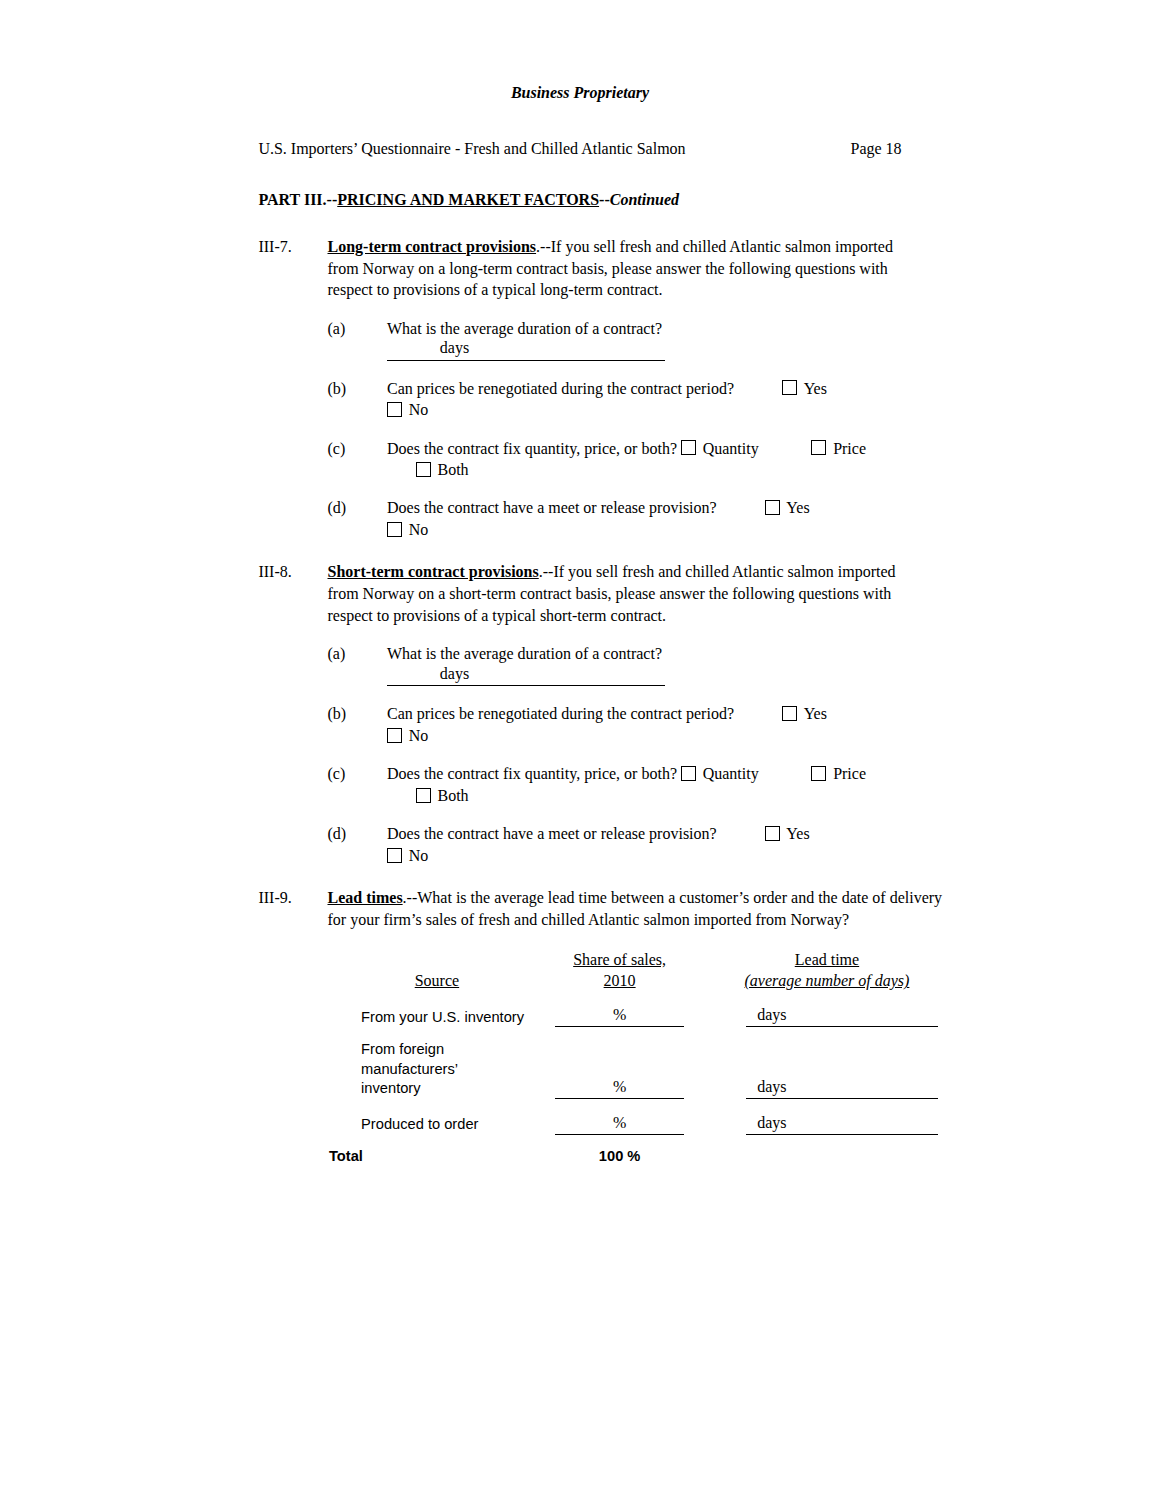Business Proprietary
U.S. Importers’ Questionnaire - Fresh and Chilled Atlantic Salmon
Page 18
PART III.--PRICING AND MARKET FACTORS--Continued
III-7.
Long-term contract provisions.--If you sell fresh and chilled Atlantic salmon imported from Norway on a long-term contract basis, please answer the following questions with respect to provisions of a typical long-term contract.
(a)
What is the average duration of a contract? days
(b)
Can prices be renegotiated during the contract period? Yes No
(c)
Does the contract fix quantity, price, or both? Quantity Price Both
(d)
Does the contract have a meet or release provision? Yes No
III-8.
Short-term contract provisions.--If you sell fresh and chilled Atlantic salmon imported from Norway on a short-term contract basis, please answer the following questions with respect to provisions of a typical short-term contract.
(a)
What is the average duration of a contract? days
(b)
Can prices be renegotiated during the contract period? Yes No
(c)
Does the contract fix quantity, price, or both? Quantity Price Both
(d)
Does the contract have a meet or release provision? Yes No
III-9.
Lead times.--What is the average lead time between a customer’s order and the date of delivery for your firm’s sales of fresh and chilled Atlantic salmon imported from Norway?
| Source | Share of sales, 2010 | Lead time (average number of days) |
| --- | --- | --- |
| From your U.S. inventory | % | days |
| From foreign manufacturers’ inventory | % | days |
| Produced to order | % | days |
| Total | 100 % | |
------------------------
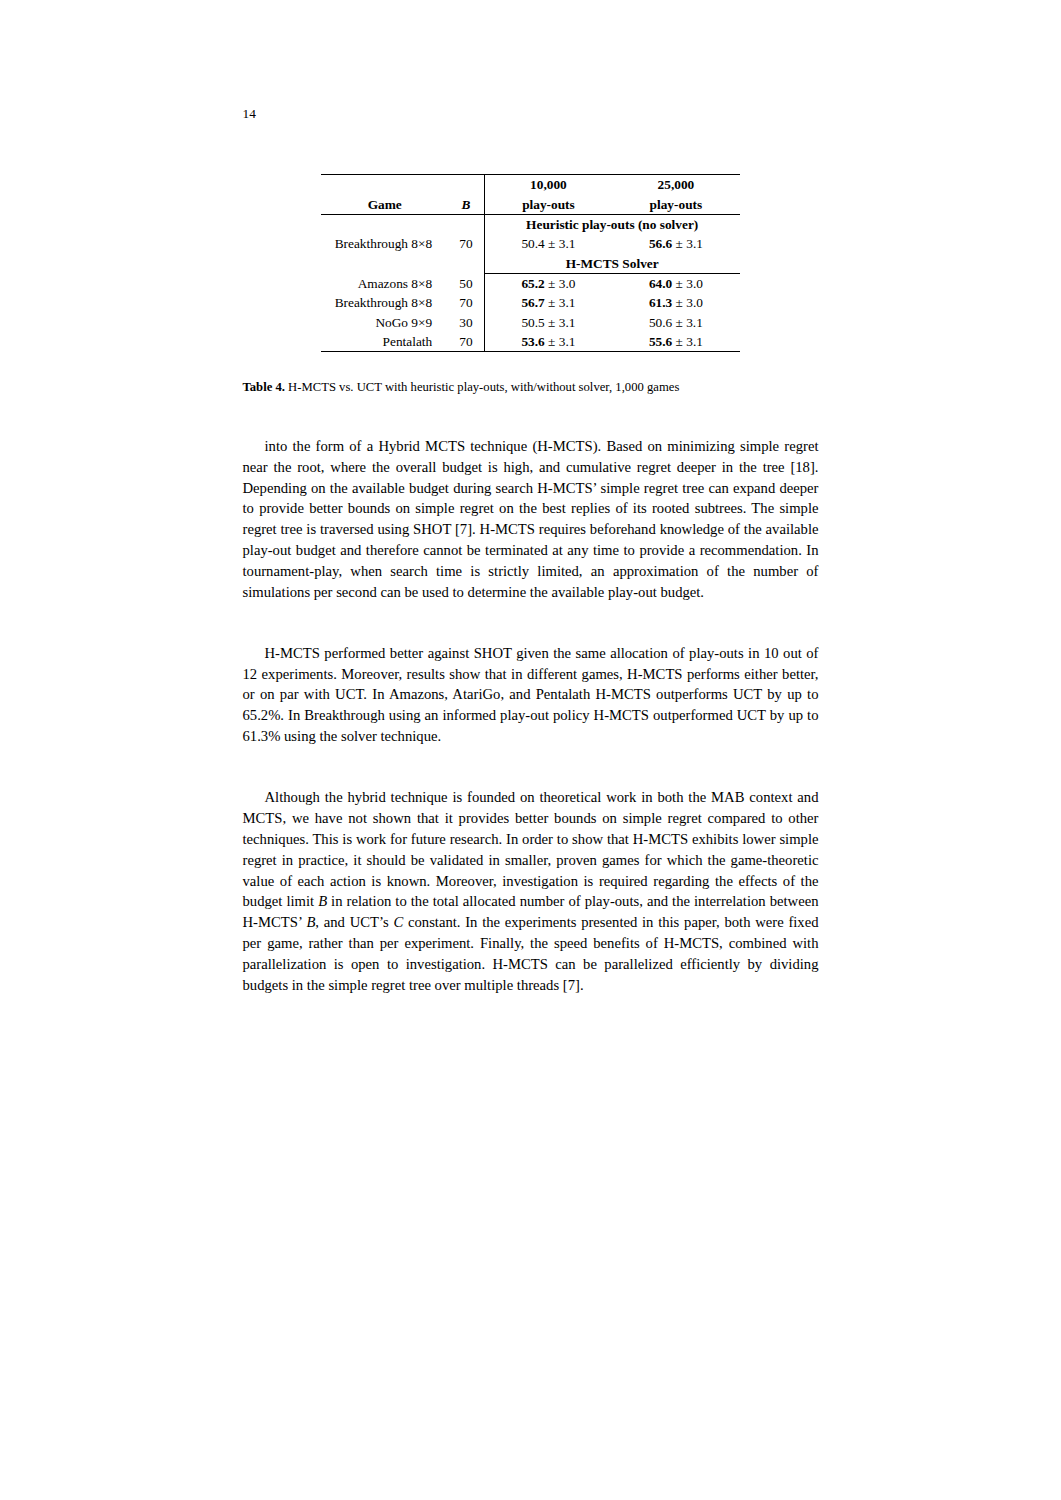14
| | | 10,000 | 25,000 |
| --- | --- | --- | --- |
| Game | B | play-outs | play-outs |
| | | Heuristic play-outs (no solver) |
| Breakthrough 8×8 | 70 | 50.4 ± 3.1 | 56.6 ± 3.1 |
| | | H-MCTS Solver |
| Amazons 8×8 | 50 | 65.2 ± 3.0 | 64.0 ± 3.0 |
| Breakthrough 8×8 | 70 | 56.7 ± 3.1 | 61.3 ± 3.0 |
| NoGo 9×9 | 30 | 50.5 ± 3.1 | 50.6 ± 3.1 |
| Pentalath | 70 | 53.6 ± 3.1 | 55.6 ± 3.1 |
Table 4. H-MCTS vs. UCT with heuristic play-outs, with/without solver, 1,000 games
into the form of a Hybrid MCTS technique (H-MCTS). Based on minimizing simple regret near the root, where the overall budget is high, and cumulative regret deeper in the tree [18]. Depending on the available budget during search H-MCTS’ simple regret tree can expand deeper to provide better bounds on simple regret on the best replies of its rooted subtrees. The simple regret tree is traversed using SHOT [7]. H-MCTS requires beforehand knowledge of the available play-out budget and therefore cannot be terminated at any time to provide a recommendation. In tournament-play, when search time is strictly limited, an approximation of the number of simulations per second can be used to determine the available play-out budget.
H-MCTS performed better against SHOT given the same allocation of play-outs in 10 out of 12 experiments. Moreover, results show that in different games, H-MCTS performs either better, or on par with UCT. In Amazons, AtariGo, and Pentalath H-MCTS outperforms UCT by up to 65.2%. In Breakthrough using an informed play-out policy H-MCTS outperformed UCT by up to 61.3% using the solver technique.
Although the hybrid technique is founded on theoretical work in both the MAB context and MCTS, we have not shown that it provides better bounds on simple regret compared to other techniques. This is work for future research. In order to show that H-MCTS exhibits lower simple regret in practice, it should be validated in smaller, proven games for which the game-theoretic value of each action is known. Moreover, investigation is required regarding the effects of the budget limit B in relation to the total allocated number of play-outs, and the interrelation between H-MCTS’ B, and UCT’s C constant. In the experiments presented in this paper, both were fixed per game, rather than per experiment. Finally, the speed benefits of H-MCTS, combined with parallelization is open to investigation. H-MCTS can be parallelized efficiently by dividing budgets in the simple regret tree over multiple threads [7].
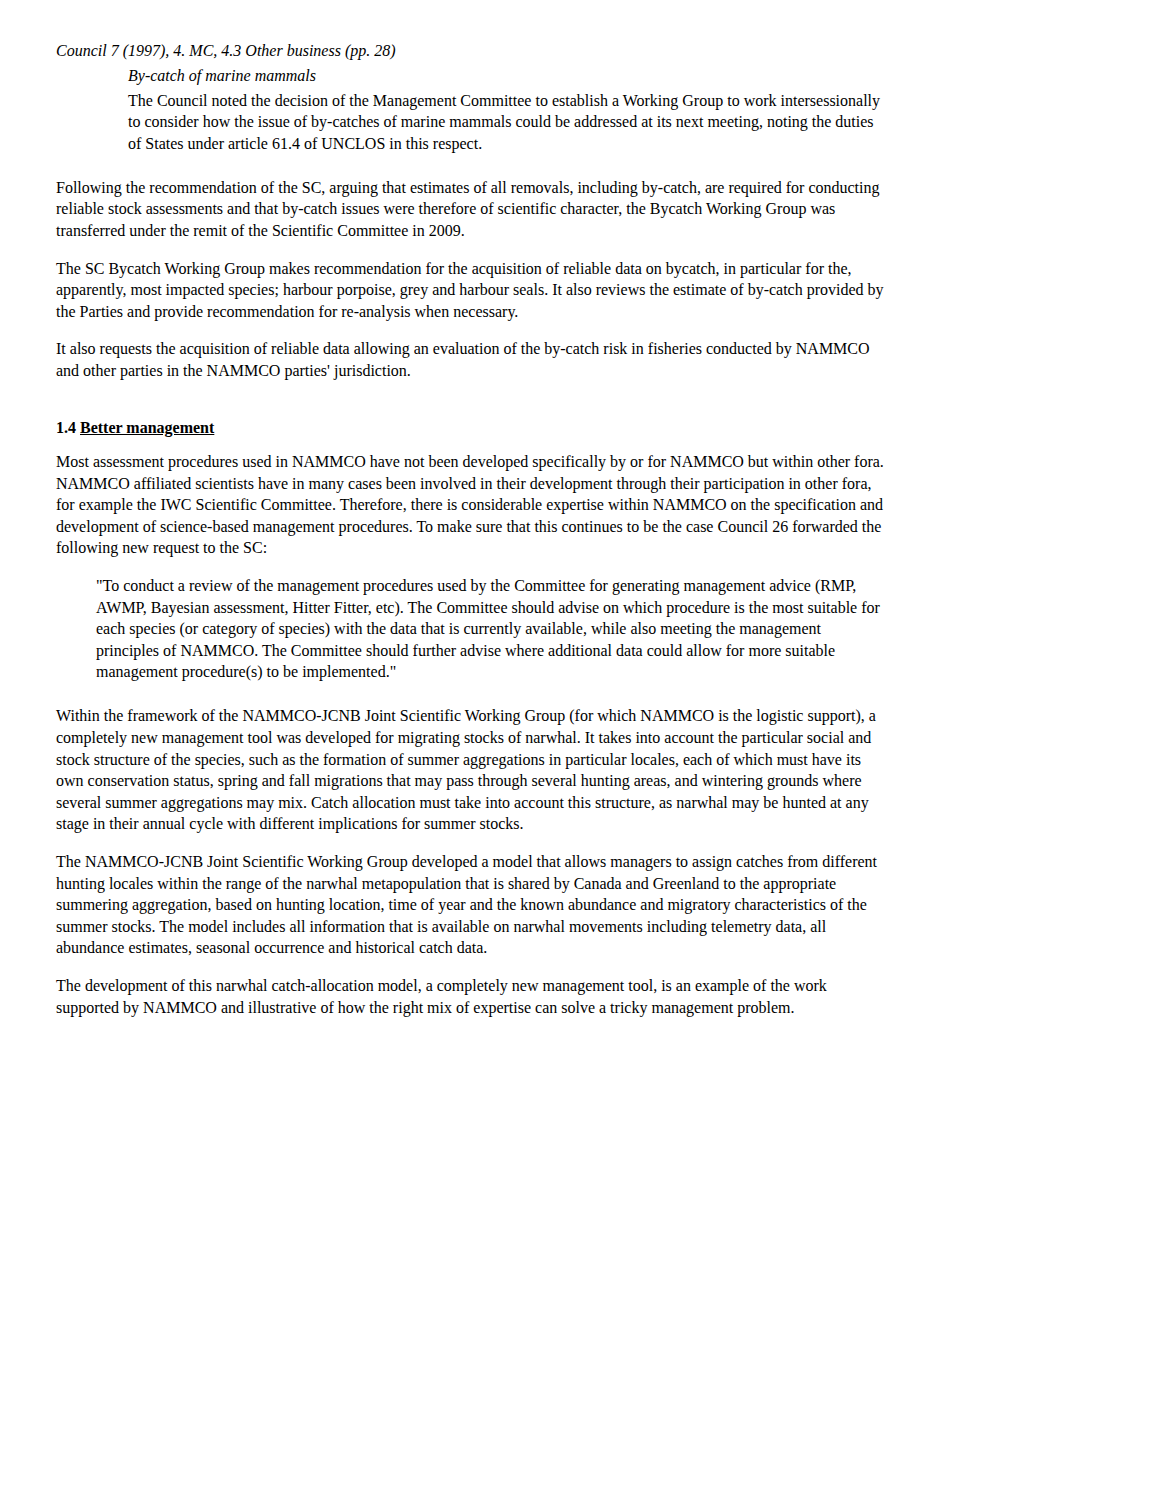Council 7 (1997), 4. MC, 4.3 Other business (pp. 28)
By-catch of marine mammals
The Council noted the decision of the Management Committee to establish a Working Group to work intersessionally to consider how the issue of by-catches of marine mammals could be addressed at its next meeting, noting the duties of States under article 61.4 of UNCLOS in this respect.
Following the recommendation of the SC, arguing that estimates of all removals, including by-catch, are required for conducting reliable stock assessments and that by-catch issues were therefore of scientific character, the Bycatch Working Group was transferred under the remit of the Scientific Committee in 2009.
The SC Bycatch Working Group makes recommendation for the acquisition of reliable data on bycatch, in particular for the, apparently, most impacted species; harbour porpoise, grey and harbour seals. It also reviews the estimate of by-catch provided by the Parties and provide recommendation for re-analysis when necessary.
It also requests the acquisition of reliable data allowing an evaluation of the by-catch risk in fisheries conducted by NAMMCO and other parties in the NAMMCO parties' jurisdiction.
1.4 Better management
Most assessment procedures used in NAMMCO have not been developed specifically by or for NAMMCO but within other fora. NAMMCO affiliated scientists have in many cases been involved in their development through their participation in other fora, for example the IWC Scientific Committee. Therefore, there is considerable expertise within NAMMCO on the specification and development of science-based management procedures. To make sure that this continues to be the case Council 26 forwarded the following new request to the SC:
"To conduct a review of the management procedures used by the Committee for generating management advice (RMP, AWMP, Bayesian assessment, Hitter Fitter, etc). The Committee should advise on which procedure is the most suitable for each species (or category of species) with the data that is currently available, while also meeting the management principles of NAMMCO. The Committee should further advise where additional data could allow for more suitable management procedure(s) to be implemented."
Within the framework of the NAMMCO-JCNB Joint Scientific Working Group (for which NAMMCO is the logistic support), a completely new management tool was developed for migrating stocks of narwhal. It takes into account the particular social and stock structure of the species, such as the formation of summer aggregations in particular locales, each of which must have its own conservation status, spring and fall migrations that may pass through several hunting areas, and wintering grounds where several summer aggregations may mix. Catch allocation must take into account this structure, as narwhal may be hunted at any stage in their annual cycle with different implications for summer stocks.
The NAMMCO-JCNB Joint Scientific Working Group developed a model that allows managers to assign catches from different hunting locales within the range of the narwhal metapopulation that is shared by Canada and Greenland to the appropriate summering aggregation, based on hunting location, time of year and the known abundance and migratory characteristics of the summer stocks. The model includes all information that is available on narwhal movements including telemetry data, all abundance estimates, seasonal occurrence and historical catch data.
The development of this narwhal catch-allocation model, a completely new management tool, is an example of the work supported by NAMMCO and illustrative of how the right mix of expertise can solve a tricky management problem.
------------------------
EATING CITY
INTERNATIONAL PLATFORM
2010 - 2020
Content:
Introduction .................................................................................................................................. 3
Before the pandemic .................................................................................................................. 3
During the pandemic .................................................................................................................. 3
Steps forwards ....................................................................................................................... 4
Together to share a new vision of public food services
------------------------
What you return must be an exact retyping of the lines above starting at the line with "manufacturers’ inventory | % | days |" and ending at the line with "Total | 100 % | |", and nothing besides.

| From foreign manufacturers’ inventory | % | days |
| Produced to order | % | days |
| Total | 100 % | |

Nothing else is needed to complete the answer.